Since I needed a system to last until the Ubuntu 8.04 release, my search has landed me back at Freespire 2.0. I know, I know… I said that I would never use Freespire again, all because of their patent deal with Microsoft. Now, I’ve had a year to cool off, and seeing as Linspire, the company that sponsors Freespire, is not doing so well these days, that I would give Freespire a chance.
Installation of Freespire was easy, just as I remembered from the last time I tried it back in 2006. The 2.0 version of Freespire is based on Ubuntu, which really was another reason that I wanted to try it. It has support for my wireless and graphics cards out of the box, which makes installation all the easier.
My first impressions of Freespire are simple: It’s not a bad system.
Everything works as it should, and the best part, you can clearly see the underlying Ubuntu system. The applications can be seen as built for Ubuntu, such as OpenOffice, which has the OpenOffice splash from Ubuntu 7.04. CNR updates itself, and there are proprietary media drivers preinstalled.
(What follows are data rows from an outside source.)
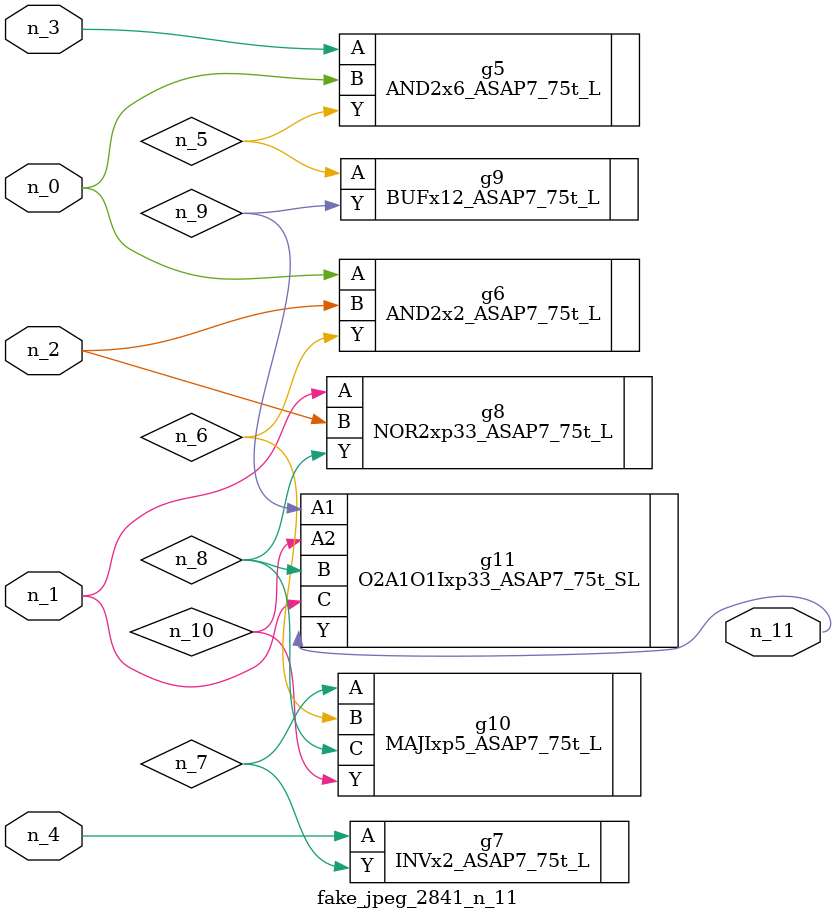
<source format=v>
module fake_jpeg_2841_n_11 (n_3, n_2, n_1, n_0, n_4, n_11);

input n_3;
input n_2;
input n_1;
input n_0;
input n_4;

output n_11;

wire n_10;
wire n_8;
wire n_9;
wire n_6;
wire n_5;
wire n_7;

AND2x6_ASAP7_75t_L g5 ( 
.A(n_3),
.B(n_0),
.Y(n_5)
);

AND2x2_ASAP7_75t_L g6 ( 
.A(n_0),
.B(n_2),
.Y(n_6)
);

INVx2_ASAP7_75t_L g7 ( 
.A(n_4),
.Y(n_7)
);

NOR2xp33_ASAP7_75t_L g8 ( 
.A(n_1),
.B(n_2),
.Y(n_8)
);

BUFx12_ASAP7_75t_L g9 ( 
.A(n_5),
.Y(n_9)
);

O2A1O1Ixp33_ASAP7_75t_SL g11 ( 
.A1(n_9),
.A2(n_10),
.B(n_8),
.C(n_1),
.Y(n_11)
);

MAJIxp5_ASAP7_75t_L g10 ( 
.A(n_7),
.B(n_6),
.C(n_8),
.Y(n_10)
);


endmodule
</source>
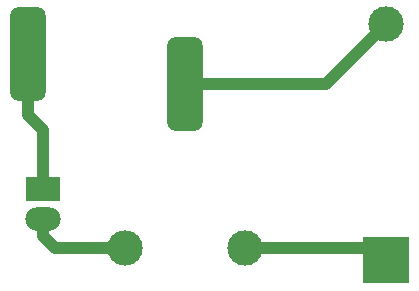
<source format=gbr>
%TF.GenerationSoftware,KiCad,Pcbnew,(6.0.2)*%
%TF.CreationDate,2022-03-14T22:27:08+01:00*%
%TF.ProjectId,OutemuTester,4f757465-6d75-4546-9573-7465722e6b69,rev?*%
%TF.SameCoordinates,Original*%
%TF.FileFunction,Copper,L1,Top*%
%TF.FilePolarity,Positive*%
%FSLAX46Y46*%
G04 Gerber Fmt 4.6, Leading zero omitted, Abs format (unit mm)*
G04 Created by KiCad (PCBNEW (6.0.2)) date 2022-03-14 22:27:08*
%MOMM*%
%LPD*%
G01*
G04 APERTURE LIST*
G04 Aperture macros list*
%AMRoundRect*
0 Rectangle with rounded corners*
0 $1 Rounding radius*
0 $2 $3 $4 $5 $6 $7 $8 $9 X,Y pos of 4 corners*
0 Add a 4 corners polygon primitive as box body*
4,1,4,$2,$3,$4,$5,$6,$7,$8,$9,$2,$3,0*
0 Add four circle primitives for the rounded corners*
1,1,$1+$1,$2,$3*
1,1,$1+$1,$4,$5*
1,1,$1+$1,$6,$7*
1,1,$1+$1,$8,$9*
0 Add four rect primitives between the rounded corners*
20,1,$1+$1,$2,$3,$4,$5,0*
20,1,$1+$1,$4,$5,$6,$7,0*
20,1,$1+$1,$6,$7,$8,$9,0*
20,1,$1+$1,$8,$9,$2,$3,0*%
G04 Aperture macros list end*
%TA.AperFunction,ComponentPad*%
%ADD10R,3.000000X2.000000*%
%TD*%
%TA.AperFunction,ComponentPad*%
%ADD11O,3.000000X2.000000*%
%TD*%
%TA.AperFunction,ComponentPad*%
%ADD12C,3.000000*%
%TD*%
%TA.AperFunction,ComponentPad*%
%ADD13O,3.000000X3.000000*%
%TD*%
%TA.AperFunction,ComponentPad*%
%ADD14R,4.000000X4.000000*%
%TD*%
%TA.AperFunction,SMDPad,CuDef*%
%ADD15RoundRect,0.750000X0.750000X3.250000X-0.750000X3.250000X-0.750000X-3.250000X0.750000X-3.250000X0*%
%TD*%
%TA.AperFunction,Conductor*%
%ADD16C,1.000000*%
%TD*%
G04 APERTURE END LIST*
D10*
%TO.P,D1,1,K*%
%TO.N,Net-(D1-Pad1)*%
X111000000Y-96000000D03*
D11*
%TO.P,D1,2,A*%
%TO.N,Net-(D1-Pad2)*%
X111000000Y-98540000D03*
%TD*%
D12*
%TO.P,R1,1*%
%TO.N,Net-(BT1-Pad1)*%
X128080000Y-101000000D03*
D13*
%TO.P,R1,2*%
%TO.N,Net-(D1-Pad2)*%
X117920000Y-101000000D03*
%TD*%
D14*
%TO.P,BT1,1,+*%
%TO.N,Net-(BT1-Pad1)*%
X140000000Y-102036587D03*
D12*
%TO.P,BT1,2,-*%
%TO.N,Net-(BT1-Pad2)*%
X140000000Y-82036587D03*
%TD*%
D15*
%TO.P,SW1,1,1*%
%TO.N,Net-(BT1-Pad2)*%
X123040000Y-87080000D03*
%TO.P,SW1,2,2*%
%TO.N,Net-(D1-Pad1)*%
X109690000Y-84540000D03*
%TD*%
D16*
%TO.N,Net-(BT1-Pad1)*%
X128080000Y-101000000D02*
X138963413Y-101000000D01*
X138963413Y-101000000D02*
X140000000Y-102036587D01*
%TO.N,Net-(D1-Pad2)*%
X111000000Y-98540000D02*
X111000000Y-100000000D01*
X112000000Y-101000000D02*
X117920000Y-101000000D01*
X111000000Y-100000000D02*
X112000000Y-101000000D01*
%TO.N,Net-(D1-Pad1)*%
X109690000Y-84540000D02*
X109690000Y-89690000D01*
X109690000Y-89690000D02*
X111000000Y-91000000D01*
X111000000Y-91000000D02*
X111000000Y-96000000D01*
%TO.N,Net-(BT1-Pad2)*%
X134956587Y-87080000D02*
X123040000Y-87080000D01*
X140000000Y-82036587D02*
X134956587Y-87080000D01*
%TD*%
M02*

</source>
Alright, so I could have installed the drivers from Fluendo, but it is far more convenient to have them preinstalled.
Firefox, which is called LBrowser in Freespire, gave me a bit of a scare at first boot:
That’s right, this was the first evidence of the Microsoft deal that I had found. Most distributions have Google as their default search, but this is the first I had come across with Live search. Thankfully, this could be changed to Google, my search engine of choice.
Another result of the Microsoft patent deal was a converter for the Microsoft’s OOXML document format. Really, the format in Office 2007, “.docx” is a partial integration of OOXML, but it is nice to have the format just in case someone sends me a file with the .docx extension, although the chance that I will receive a .docx file is minimal at best. Most people still send .doc files for the purpose of compatibility.
Freespire 2.0 is a nice system, and with Ubuntu 7.04 as it’s base, it is both reliable and relatively updated. With the added CNR feature, it makes application installation a breeze. Let me be clear, I do not support the patent deals with Microsoft, or the usage of an unfinished format such as OOXML (math doesn’t work well in Excel…), but I am glad that the other features are there, and legally, mind you.